Zihinsel Engelli Bireyler Destek Eğitim Programı
Millî Eğitim Bakanlığına bağlı olarak eğitim veren özel eğitim ve rehabilitasyon merkezlerinde destek eğitim alan mental yetersizliği bulunan bireylerin, özel eğitim ve rehabilitasyon hizmetlerinden en kısa sürede ve verimli olarak yararlanmalarını hedeflemektedir. Program, mental yetersizliği (hafif, orta , ağır düzeyde) olan bireylerin, gelişim özelliklerini göz önünde bulundurarak hazırlanmıştır. Zihinsel engelli bireyler; zihinsel gelişim geriliği olan ve bunun günlük yaşamına olumsuz yansımaları olan bireyler olarak tanımlanmıştır (Smagulova, 2009). Talim terbiye kurulunun 26/12/2008 tarih ve 286 sayılı yazısında zihinsel engel; zihinsel işlevler bakımından yaşıtlarına kıyasla işlevsel yetersizliği bulunan, ortama hızlı adapte olamayan, akademik yetersizliğinin yanı sıra sosyal uyum becerilerinde yetersizlikleri olan bireyler olarak tanımlanmıştır. Bu bireylerin mental sınırlıkları düzeylerine göre gruplandırılmıştır.

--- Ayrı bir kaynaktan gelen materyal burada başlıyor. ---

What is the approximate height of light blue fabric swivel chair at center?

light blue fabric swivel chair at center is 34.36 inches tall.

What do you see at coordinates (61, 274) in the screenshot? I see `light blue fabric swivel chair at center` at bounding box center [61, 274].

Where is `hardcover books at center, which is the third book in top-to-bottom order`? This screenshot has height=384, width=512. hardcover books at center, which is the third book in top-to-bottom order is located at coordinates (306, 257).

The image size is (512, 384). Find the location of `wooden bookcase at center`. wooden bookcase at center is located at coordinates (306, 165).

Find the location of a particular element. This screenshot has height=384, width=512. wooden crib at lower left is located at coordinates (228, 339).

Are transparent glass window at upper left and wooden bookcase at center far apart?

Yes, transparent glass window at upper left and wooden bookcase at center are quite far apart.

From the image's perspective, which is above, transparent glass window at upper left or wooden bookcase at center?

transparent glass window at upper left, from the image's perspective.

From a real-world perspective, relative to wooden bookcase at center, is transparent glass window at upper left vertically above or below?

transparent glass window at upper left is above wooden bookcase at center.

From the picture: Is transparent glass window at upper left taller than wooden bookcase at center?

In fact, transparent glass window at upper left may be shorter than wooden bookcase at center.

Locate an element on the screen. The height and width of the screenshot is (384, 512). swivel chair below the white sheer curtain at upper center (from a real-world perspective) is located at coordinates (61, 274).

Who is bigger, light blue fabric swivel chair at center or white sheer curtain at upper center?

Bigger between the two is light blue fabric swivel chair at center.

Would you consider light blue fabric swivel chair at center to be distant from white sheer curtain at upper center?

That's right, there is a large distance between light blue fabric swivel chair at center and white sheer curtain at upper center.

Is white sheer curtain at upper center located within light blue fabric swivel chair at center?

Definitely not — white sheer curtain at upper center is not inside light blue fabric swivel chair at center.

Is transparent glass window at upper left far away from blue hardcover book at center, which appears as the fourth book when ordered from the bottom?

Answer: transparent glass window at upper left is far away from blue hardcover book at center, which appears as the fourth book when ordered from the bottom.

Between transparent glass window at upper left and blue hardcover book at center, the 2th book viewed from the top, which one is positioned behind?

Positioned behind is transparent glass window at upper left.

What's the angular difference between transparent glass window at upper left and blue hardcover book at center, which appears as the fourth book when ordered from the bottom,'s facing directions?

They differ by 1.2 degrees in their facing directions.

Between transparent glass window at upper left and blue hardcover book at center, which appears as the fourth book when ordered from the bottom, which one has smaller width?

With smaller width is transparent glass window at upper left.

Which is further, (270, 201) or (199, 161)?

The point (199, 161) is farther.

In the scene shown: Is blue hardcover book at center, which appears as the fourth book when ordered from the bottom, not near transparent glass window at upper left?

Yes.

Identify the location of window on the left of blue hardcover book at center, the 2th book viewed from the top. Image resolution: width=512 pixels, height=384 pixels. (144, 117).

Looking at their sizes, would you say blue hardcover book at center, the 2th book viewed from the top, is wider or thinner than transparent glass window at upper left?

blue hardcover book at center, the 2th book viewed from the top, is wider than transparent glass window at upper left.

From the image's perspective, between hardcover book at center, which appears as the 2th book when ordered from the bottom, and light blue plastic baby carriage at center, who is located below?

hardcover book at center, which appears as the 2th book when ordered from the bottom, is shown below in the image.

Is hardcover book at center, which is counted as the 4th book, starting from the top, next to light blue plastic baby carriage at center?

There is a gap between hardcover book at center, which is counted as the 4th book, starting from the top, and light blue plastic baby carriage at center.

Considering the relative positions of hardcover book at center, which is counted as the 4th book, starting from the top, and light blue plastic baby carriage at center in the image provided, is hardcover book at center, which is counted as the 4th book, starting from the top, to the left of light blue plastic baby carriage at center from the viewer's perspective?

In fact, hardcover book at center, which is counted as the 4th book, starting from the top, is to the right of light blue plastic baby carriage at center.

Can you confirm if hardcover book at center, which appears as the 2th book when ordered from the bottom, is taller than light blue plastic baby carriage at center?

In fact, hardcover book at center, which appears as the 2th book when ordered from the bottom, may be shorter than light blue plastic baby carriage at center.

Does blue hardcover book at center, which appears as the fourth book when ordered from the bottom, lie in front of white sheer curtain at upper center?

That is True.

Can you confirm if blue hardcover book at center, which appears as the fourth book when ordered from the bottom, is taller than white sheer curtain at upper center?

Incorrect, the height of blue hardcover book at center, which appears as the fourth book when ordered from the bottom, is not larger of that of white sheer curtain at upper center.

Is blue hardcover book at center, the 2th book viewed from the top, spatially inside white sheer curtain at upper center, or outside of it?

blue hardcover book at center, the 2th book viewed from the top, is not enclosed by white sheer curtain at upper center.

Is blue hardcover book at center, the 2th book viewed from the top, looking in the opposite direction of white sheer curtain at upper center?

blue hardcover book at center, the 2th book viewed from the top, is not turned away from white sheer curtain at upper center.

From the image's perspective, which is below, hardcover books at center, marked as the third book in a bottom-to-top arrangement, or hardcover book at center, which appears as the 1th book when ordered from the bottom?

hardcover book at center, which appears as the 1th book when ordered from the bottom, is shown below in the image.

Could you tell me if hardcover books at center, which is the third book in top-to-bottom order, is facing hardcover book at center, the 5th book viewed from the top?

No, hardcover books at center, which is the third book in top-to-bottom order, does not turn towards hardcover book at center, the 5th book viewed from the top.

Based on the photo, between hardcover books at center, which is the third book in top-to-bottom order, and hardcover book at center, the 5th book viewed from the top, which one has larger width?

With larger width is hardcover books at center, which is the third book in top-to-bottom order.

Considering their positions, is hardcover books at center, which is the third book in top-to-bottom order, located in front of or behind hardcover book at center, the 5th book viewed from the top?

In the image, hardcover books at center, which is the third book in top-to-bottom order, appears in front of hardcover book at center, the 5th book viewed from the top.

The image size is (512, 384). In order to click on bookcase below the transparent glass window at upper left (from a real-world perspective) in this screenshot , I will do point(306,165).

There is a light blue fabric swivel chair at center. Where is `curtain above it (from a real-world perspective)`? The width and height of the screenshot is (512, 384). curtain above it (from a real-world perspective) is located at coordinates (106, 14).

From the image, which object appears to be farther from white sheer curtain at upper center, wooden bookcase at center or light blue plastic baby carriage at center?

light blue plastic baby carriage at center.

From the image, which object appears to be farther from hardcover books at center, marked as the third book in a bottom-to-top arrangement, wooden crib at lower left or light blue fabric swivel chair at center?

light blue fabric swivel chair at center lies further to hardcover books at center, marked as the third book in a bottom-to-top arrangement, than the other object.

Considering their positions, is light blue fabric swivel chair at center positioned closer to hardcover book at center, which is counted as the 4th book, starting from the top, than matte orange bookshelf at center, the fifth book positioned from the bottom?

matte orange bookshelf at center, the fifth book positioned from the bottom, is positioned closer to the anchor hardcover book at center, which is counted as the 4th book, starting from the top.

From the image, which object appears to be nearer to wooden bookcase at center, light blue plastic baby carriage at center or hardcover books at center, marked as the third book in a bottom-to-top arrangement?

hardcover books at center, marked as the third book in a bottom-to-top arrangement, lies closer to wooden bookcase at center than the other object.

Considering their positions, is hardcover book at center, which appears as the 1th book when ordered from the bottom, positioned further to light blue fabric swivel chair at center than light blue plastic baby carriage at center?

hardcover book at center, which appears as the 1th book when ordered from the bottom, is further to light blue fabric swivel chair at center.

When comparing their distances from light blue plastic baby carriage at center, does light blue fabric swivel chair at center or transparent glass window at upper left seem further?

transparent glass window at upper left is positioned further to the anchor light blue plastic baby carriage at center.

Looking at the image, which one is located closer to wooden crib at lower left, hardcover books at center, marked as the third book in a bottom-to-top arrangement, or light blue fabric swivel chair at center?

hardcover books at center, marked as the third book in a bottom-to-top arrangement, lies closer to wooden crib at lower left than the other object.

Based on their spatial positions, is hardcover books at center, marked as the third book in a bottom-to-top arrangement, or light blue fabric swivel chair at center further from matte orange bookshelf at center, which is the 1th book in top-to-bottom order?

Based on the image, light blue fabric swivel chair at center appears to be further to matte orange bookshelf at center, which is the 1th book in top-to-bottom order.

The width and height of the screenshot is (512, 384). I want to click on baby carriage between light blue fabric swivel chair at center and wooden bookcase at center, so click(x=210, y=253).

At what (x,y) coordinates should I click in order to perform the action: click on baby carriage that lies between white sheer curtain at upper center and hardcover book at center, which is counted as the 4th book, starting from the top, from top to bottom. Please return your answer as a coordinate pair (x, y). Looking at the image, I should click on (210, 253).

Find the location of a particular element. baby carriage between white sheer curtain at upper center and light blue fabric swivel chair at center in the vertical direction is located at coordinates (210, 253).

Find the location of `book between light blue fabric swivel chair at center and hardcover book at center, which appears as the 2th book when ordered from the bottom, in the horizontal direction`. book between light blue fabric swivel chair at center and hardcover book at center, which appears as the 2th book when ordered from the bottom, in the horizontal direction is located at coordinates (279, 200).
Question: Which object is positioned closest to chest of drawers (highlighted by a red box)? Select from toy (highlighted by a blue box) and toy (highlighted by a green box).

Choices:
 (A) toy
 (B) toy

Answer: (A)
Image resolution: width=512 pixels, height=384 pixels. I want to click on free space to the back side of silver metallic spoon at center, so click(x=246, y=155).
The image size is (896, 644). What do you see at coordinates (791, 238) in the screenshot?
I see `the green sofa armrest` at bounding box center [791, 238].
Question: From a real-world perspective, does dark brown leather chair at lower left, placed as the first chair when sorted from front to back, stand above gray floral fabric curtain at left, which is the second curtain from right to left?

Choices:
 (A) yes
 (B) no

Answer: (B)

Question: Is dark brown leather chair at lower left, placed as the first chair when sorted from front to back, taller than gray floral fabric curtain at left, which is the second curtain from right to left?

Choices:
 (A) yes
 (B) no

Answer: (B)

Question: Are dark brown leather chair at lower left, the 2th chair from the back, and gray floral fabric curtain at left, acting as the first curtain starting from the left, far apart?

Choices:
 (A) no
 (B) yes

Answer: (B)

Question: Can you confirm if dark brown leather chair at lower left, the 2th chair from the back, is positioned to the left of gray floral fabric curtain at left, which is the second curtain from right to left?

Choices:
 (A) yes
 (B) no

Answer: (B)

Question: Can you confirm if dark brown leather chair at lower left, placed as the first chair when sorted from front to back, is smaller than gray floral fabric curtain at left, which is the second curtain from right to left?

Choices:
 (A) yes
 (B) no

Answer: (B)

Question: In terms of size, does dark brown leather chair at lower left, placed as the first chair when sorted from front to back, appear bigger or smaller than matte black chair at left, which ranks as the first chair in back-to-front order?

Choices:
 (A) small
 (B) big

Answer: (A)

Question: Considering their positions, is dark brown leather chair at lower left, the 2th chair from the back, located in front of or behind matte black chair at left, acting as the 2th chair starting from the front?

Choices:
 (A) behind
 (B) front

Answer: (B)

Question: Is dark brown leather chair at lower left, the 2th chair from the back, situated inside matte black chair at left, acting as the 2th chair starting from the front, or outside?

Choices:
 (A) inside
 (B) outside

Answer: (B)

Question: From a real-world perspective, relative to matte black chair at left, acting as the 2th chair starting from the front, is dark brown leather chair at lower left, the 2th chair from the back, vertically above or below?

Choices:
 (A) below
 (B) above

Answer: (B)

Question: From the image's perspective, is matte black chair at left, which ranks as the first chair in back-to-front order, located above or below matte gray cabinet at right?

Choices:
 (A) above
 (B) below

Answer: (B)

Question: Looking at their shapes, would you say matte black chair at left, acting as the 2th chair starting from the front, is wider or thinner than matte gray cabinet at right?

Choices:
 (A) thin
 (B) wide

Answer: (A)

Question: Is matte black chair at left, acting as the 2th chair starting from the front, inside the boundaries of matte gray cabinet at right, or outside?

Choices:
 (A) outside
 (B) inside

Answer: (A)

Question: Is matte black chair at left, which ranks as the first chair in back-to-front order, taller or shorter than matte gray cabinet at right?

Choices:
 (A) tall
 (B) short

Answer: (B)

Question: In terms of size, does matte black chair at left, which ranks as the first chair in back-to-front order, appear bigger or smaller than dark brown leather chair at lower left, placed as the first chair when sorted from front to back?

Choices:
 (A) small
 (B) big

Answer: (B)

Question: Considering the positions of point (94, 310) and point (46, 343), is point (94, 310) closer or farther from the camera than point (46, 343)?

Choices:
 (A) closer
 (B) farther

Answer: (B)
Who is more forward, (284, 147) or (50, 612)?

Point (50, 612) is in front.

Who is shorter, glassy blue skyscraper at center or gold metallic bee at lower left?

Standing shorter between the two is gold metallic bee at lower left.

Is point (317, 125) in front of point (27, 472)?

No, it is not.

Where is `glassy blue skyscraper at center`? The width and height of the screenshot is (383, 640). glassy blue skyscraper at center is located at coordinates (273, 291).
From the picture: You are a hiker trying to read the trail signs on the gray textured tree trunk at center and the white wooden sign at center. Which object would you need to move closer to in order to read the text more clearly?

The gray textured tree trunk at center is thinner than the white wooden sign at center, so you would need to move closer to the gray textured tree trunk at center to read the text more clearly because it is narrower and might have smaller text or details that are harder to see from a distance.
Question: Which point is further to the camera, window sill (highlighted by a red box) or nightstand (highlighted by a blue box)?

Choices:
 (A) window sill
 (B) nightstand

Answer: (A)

Hafif düzeyde zihinsel yetersizliği olan birey: Mental olarak yetersizliği hafif düzeyde olup, yetersizliğini gidermek amacıyla özel eğitim ve destek eğitim hizmetlerine sınırlı düzeyde ihtiyaç duyan birey,
Orta düzeyde zihinsel yetersizliği olan birey: Metal yetersizliği terimsel, sosyal, işlevsel ve hızlı uyum becerilerindeki sınırlılık sebebiyle özel eğitim ve destek eğitim hizmetlerinden akademik, iş becerileri, günlük ve toplumsal yaşam becerilerini kazanmak için bu hizmetlere yoğun olarak katılan birey, temel akademik, günlük yaşam ve iş becerilerinin kazanılmasında özel eğitim ile destek eğitim hizmetlerine yoğun şekilde ihtiyaç duyan birey,
Ağır düzeyde zihinsel yetersizliği olan birey: Mental yetersizliği, akademik, özbakım, toplumsal ve sosyal uyum becerilerindeki eksiklik sebebiyle hayat boyu sürmesi planlanan, hayatın her alanında kesintisiz ve yoğun özel eğitim ve destek eğitime ihtiyacı olan birey olarak tanımlanmaktadır.